Вот только помогут ли прошлые заслуги в новой войне?
Барон подошёл к окну. Сейчас он казался виконту куда более собранным и подтянутым, нежели в самом начале встречи. От вальяжной походки и широких неаккуратных шагов не осталось и следа. Больше всего барон сейчас напоминал поджарого и активного молодого лейтенанта в походном строю, что ждёт не дождётся момента показать себя. Даже чёрная траурная лента, которую он уже вот десять лет как носил на манер аксельбанта, казалась не символом вечной скорби, но эмблемой ярости и гнева, медленно и неумолимо закипающих где-то глубоко внутри мужчины.
— Скажи мне, Грегор, — обратился барон к виконту половиной лица, слабоосвещённой светом городских фонарей главной площади Дарммола, куда и выходило окно кабинета, — как ты думаешь, какие у нас шансы?
Сделав пару широких шагов, виконт тоже приблизился к окну и замер на другом его краю, так же, как и барон, задумчиво глядя на пустынную площадь.
— Мы в полной заднице, Гильем. Мы в полной заднице…
***
Куриный гвалт оглушал.
Крепостная стена на рассвете выглядела хищно. Больше всего она была похожа на обнажённую в злобном и хитром оскале победителя пасть. Зубцы её походили на широко расставленные зубы, между которыми, словно какие-то червеобразные паразиты, сновали немногочисленные дозорные.
Всё это было привычно и понятно. Гильем Рейкландский видел подобную картину не раз и не два за свою жизнь. Открытые настежь ставни крепостных ворот, бесстыдно задранная, словно юбка у проститутки, решётка. Сереющий камень стен, почти чёрный от рассветной росы. Слишком оптимистично развевающиеся штандарты на воротных гурдициях. Всё это было, и не раз. Бесконечно длинная колонна входящих в город солдат, все с понурыми, небритыми лицами, ядрёный мат, выбивающийся из общего монотонного гвалта, вопли, крики, мост, слегка, почти невидимо прогибающийся под тяжестью сотен ног. И шеренга сержантов, лейтенантов и прочих командиров всех сортов и мастей, угрюмо застывшая возле распределительного стола, переминающаяся с ноги на ногу, и жаждущая поскорее отметиться, получить баронское предписание для своего подразделения и свалить куда подальше. Хотя бы на ближайшую конюшню, зарыться в сено и сладко продрыхнуть часа два-три.

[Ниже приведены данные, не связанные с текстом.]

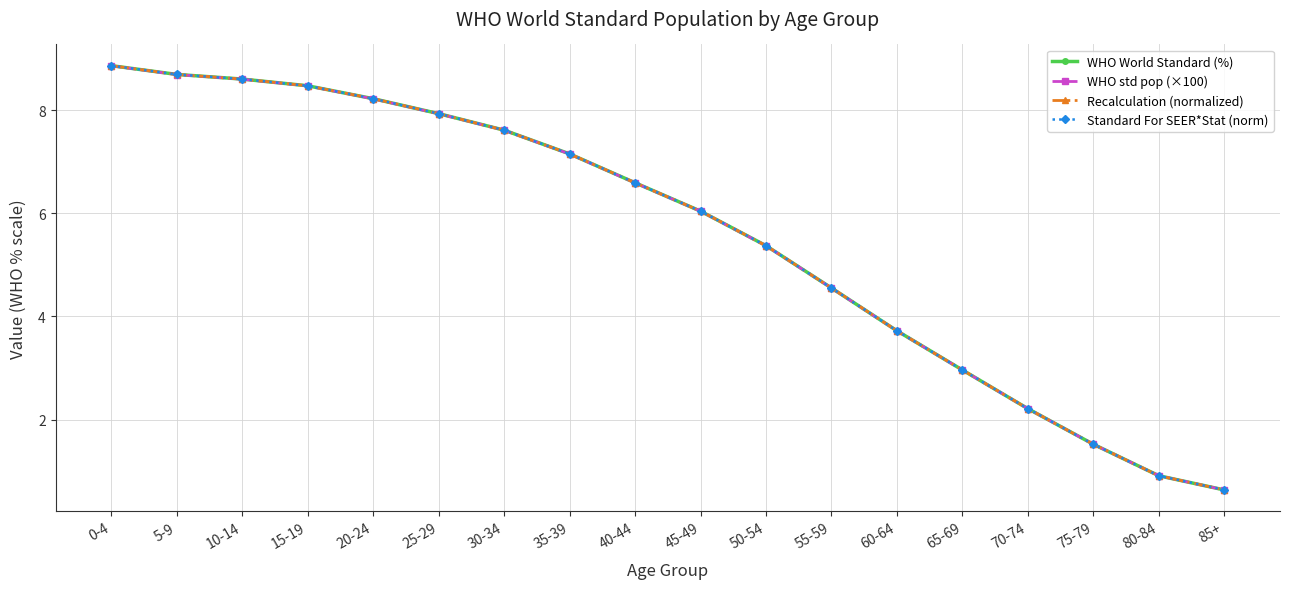

Reading right to left, what are all the values shown in this chart?

WHO World Standard (%): 85+=0.6	80-84=0.9	75-79=1.5	70-74=2.2	65-69=3.0	60-64=3.7	55-59=4.5	50-54=5.4	45-49=6.0	40-44=6.6	35-39=7.2	30-34=7.6	25-29=7.9	20-24=8.2	15-19=8.5	10-14=8.6	5-9=8.7	0-4=8.9
WHO std pop (×100): 85+=0.6	80-84=0.9	75-79=1.5	70-74=2.2	65-69=3.0	60-64=3.7	55-59=4.5	50-54=5.4	45-49=6.0	40-44=6.6	35-39=7.1	30-34=7.6	25-29=7.9	20-24=8.2	15-19=8.5	10-14=8.6	5-9=8.7	0-4=8.9
Recalculation (normalized): 85+=0.6	80-84=0.9	75-79=1.5	70-74=2.2	65-69=3.0	60-64=3.7	55-59=4.5	50-54=5.4	45-49=6.0	40-44=6.6	35-39=7.2	30-34=7.6	25-29=7.9	20-24=8.2	15-19=8.5	10-14=8.6	5-9=8.7	0-4=8.9
Standard For SEER*Stat (norm): 85+=0.6	80-84=0.9	75-79=1.5	70-74=2.2	65-69=3.0	60-64=3.7	55-59=4.5	50-54=5.4	45-49=6.0	40-44=6.6	35-39=7.2	30-34=7.6	25-29=7.9	20-24=8.2	15-19=8.5	10-14=8.6	5-9=8.7	0-4=8.9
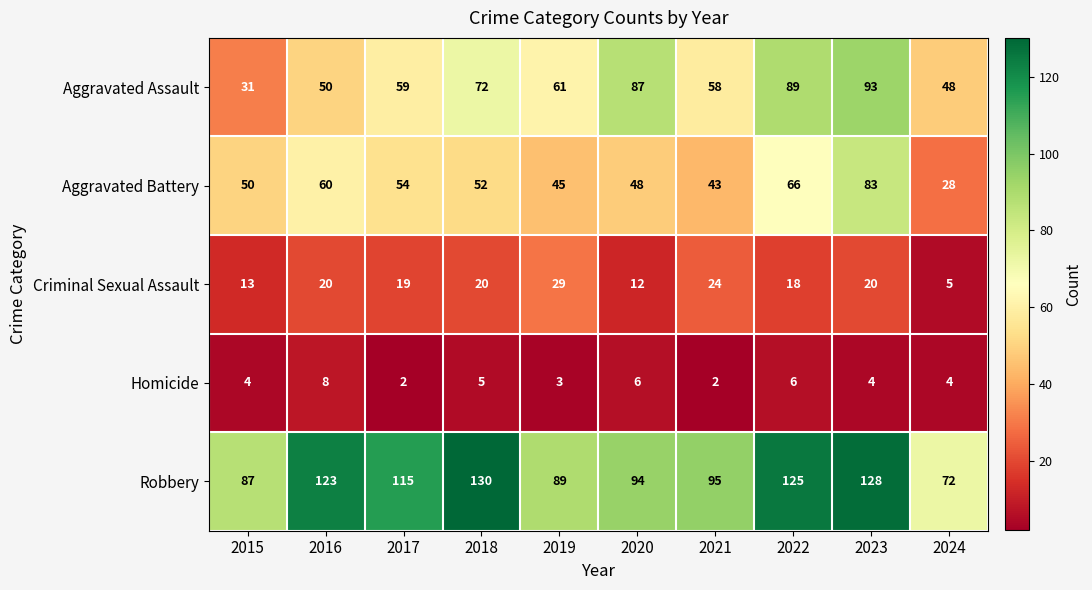

Which label corresponds to the largest value in the chart?

2018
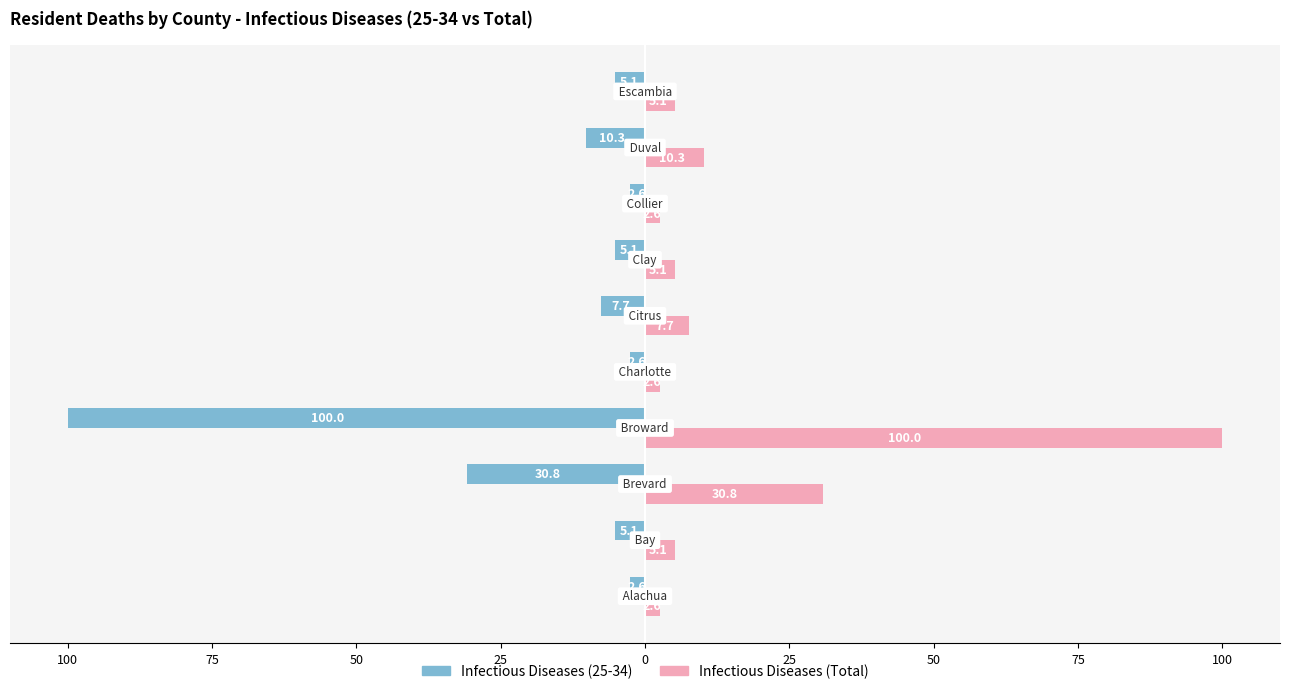

What are all the series names shown in the legend?

Infectious Diseases (25-34), Infectious Diseases (Total)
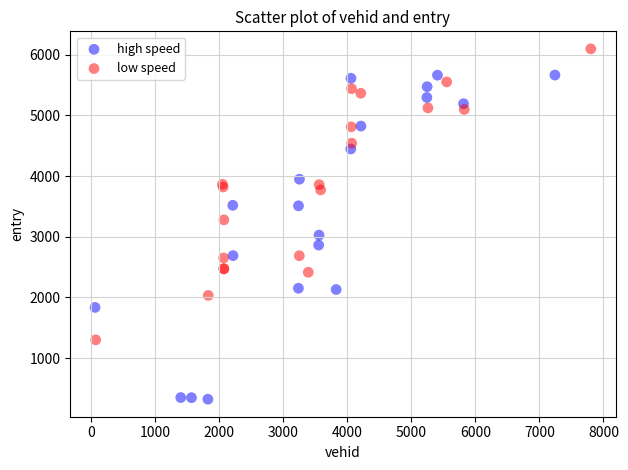

Which series has the largest Y range (max minus min)?

high speed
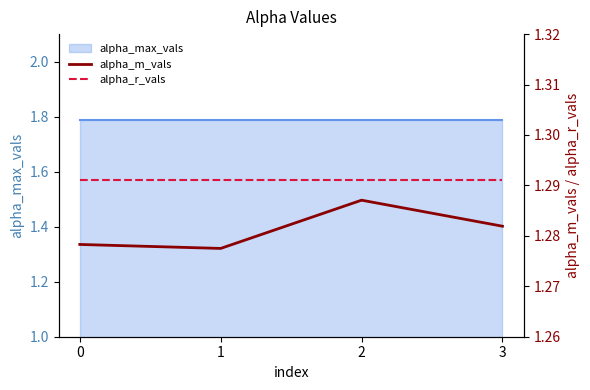

At which category does alpha_m_vals reach its first local valley?

1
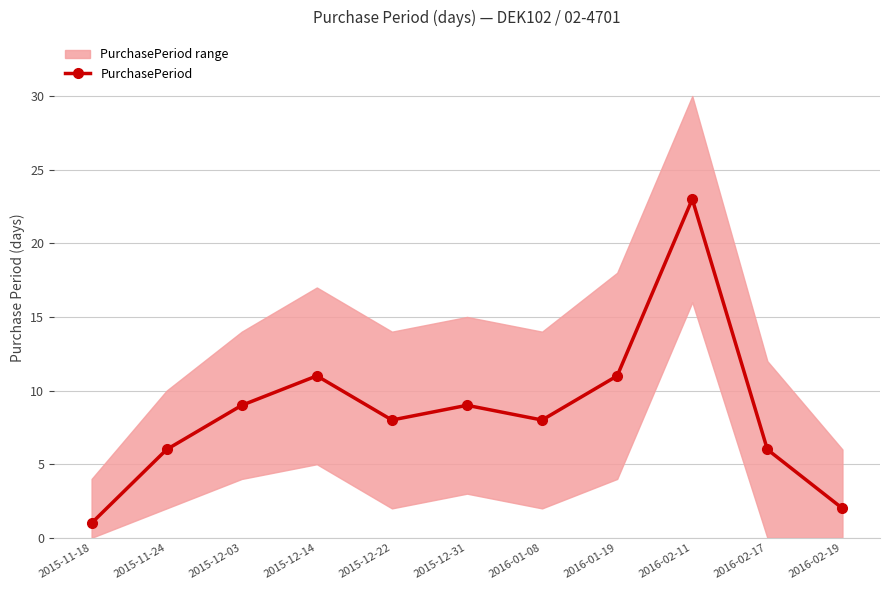

List the labels in order of value, largest first.

2016-02-11, 2015-12-14, 2016-01-19, 2015-12-03, 2015-12-31, 2015-12-22, 2016-01-08, 2015-11-24, 2016-02-17, 2016-02-19, 2015-11-18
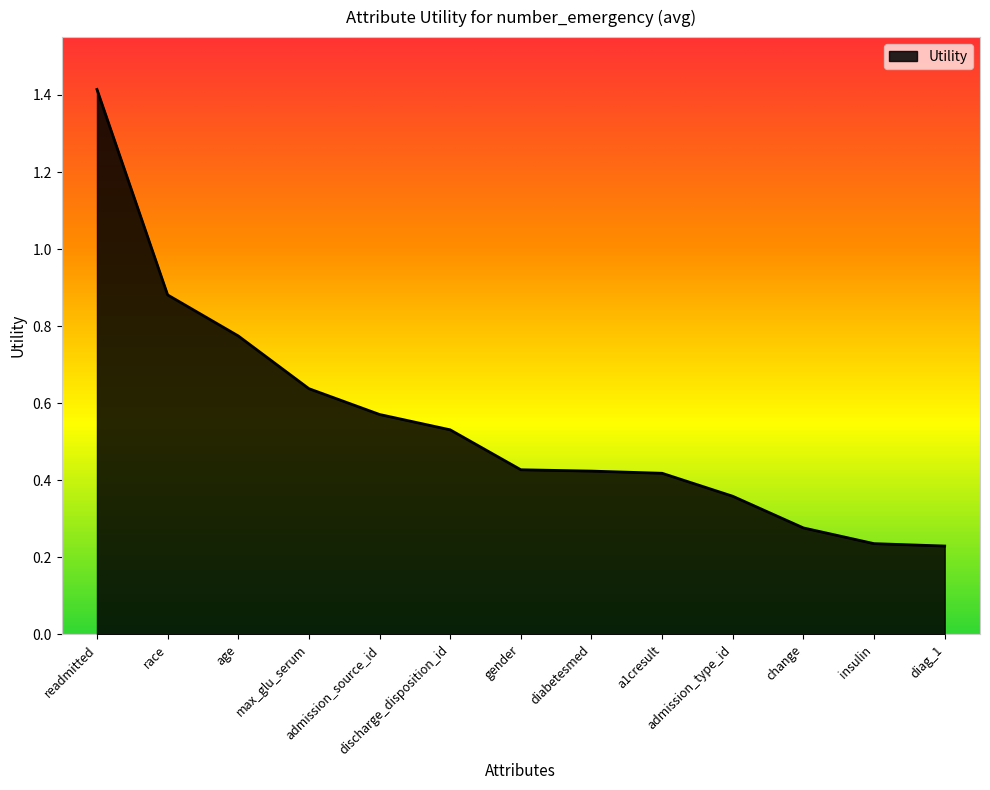

How many distinct data groups are displayed?

1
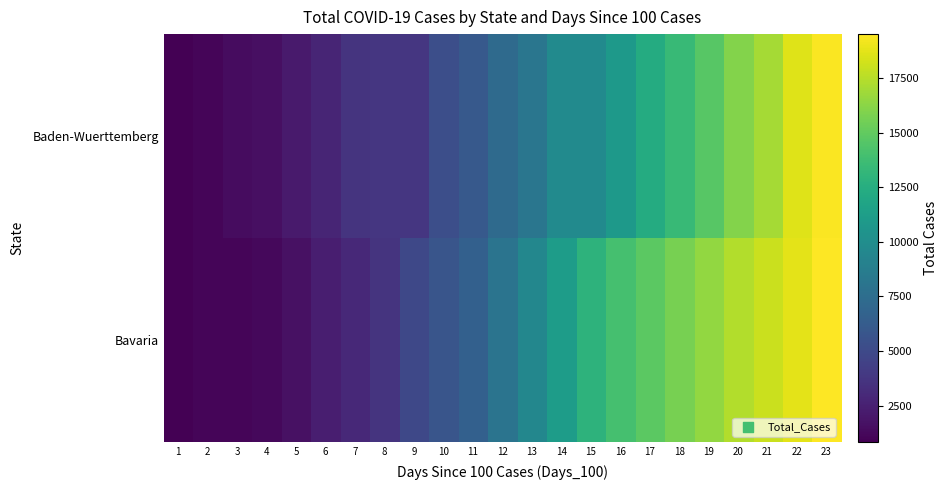

Reading left to right, transcribe all the data shown in this chart.

Baden-Wuerttemberg: 1=827	2=1105	3=1479	4=1609	5=2155	6=2746	7=3668	8=3807	9=3811	10=5348	11=6069	12=7283	13=8161	14=9781	15=9794	16=10943	17=12334	18=13410	19=14662	20=16059	21=17014	22=18614	23=19395
Bavaria: 1=886	2=1067	3=1109	4=1243	5=1692	6=2401	7=2960	8=3650	9=4892	10=5754	11=6558	12=7993	13=9481	14=11150	15=12881	16=13989	17=14810	18=15698	19=16530	20=17352	21=18060	22=18764	23=19526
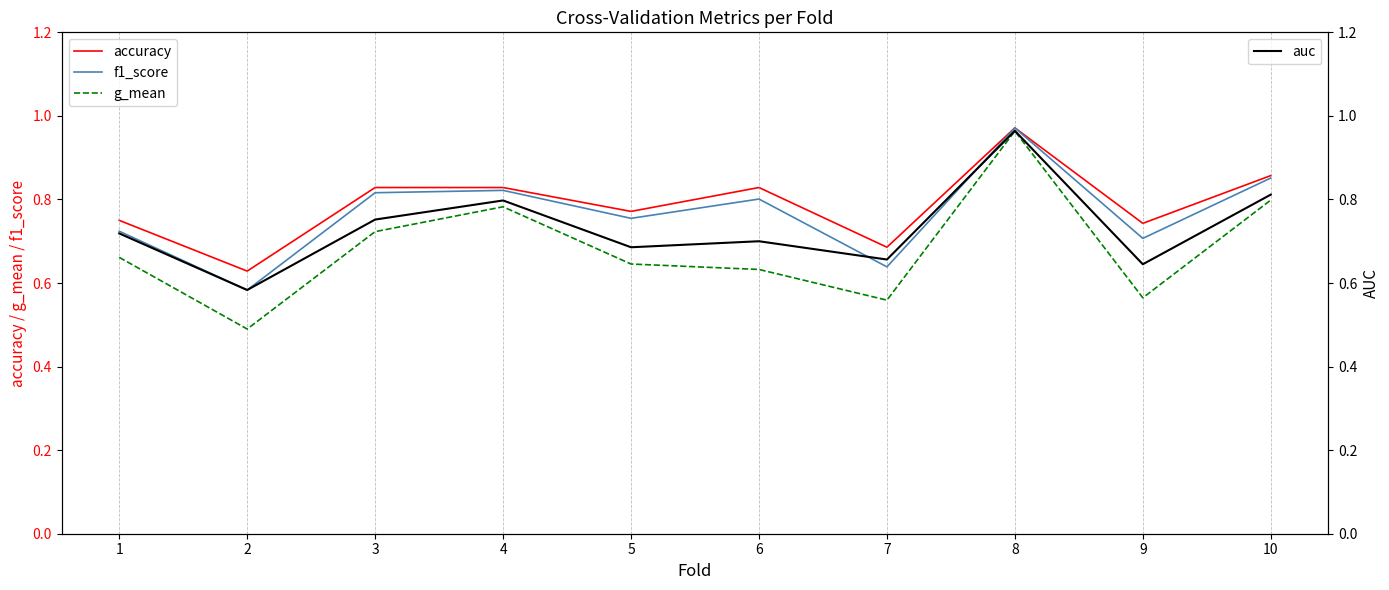

True or false: accuracy and auc intersect in this chart.

False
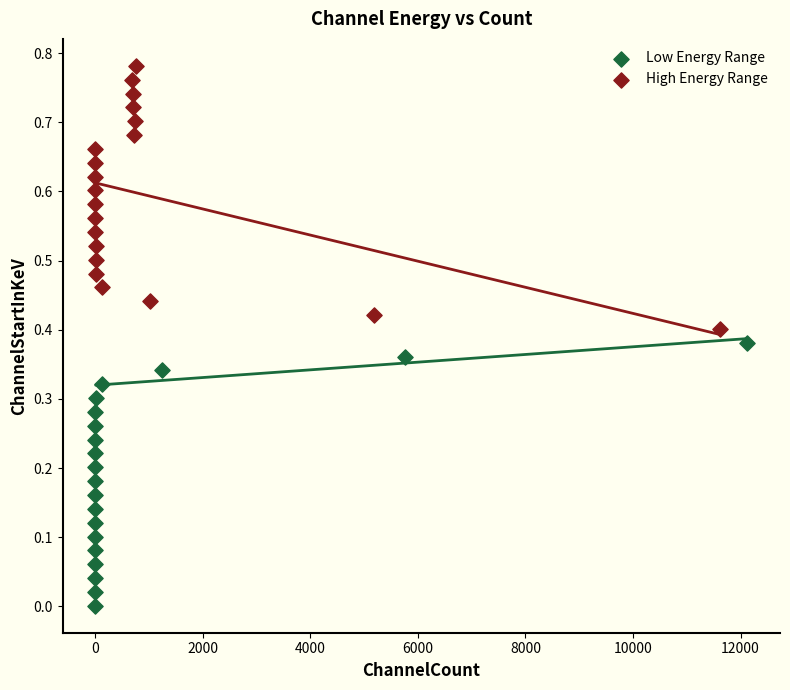

Which series reaches the maximum Y coordinate?

High Energy Range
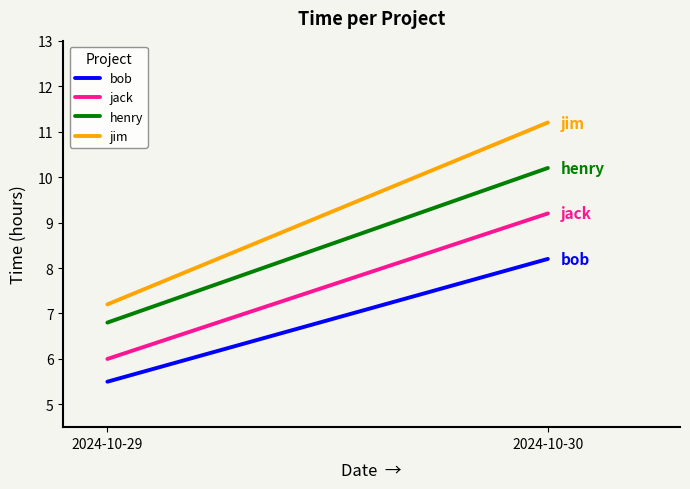

The henry series shows 10.2 at 2024-10-30. True or false?

True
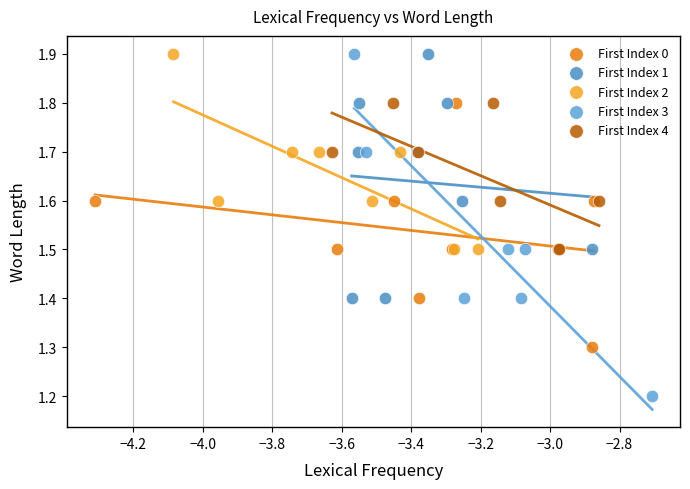

Which series contains the lowest Y value?

First Index 3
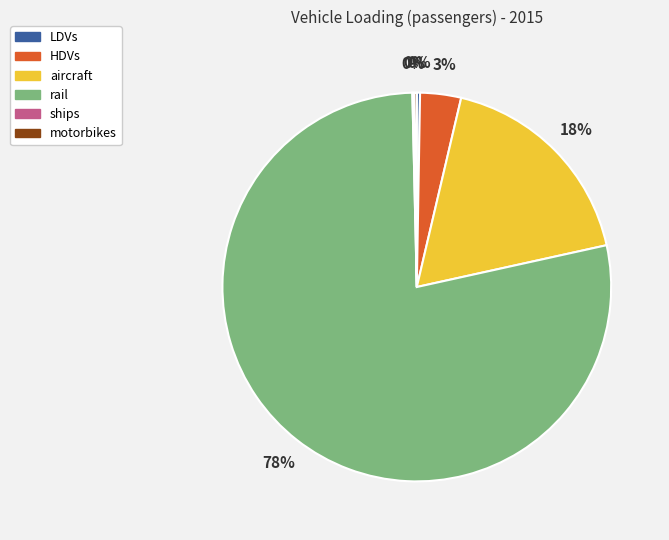

Is there a majority slice in this chart?

Yes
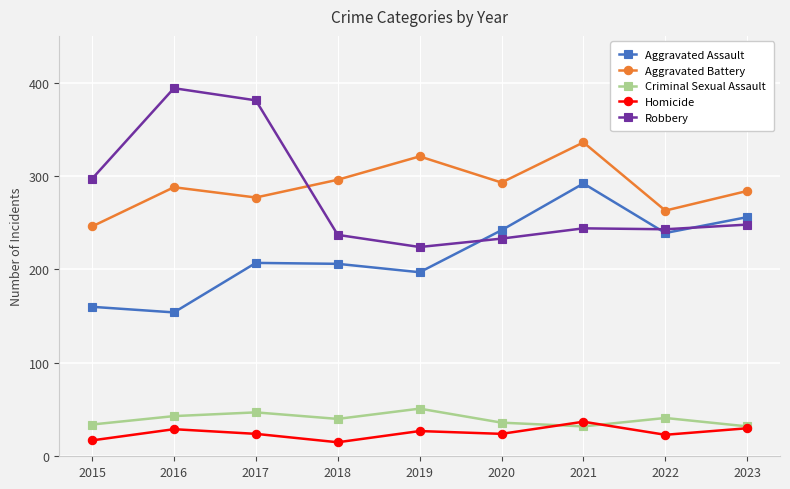

Count the number of data series in this chart.

5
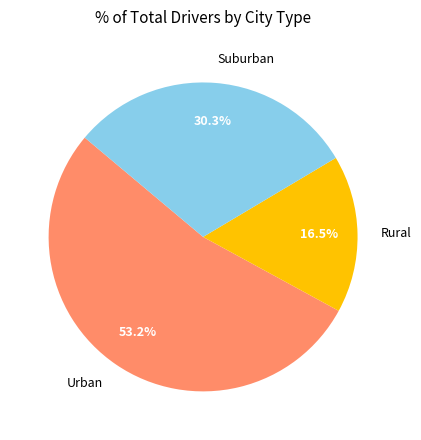

What portion of the pie excludes Rural?

83.5%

Барон всё это уже видел. Особенно командирскую шеренгу, стоящую прямо перед его столом. Но кудахтанье, так злившее его, никак не прекращалось.
— Откуда курица? — спросил он, у двух стоящих по бокам бородатых солдат, своей личной охраны.
Солдаты, как и барон, были одеты в свободный кафтан, вышитый мелкими ромбами двух цветов: чёрного и красного. На головах у обоих были широкополые тюрбаны во всю ту же, чёрно-красную полоску. В левой руке каждый держал древко длинной алебарды, по уставу приложенное к плечу.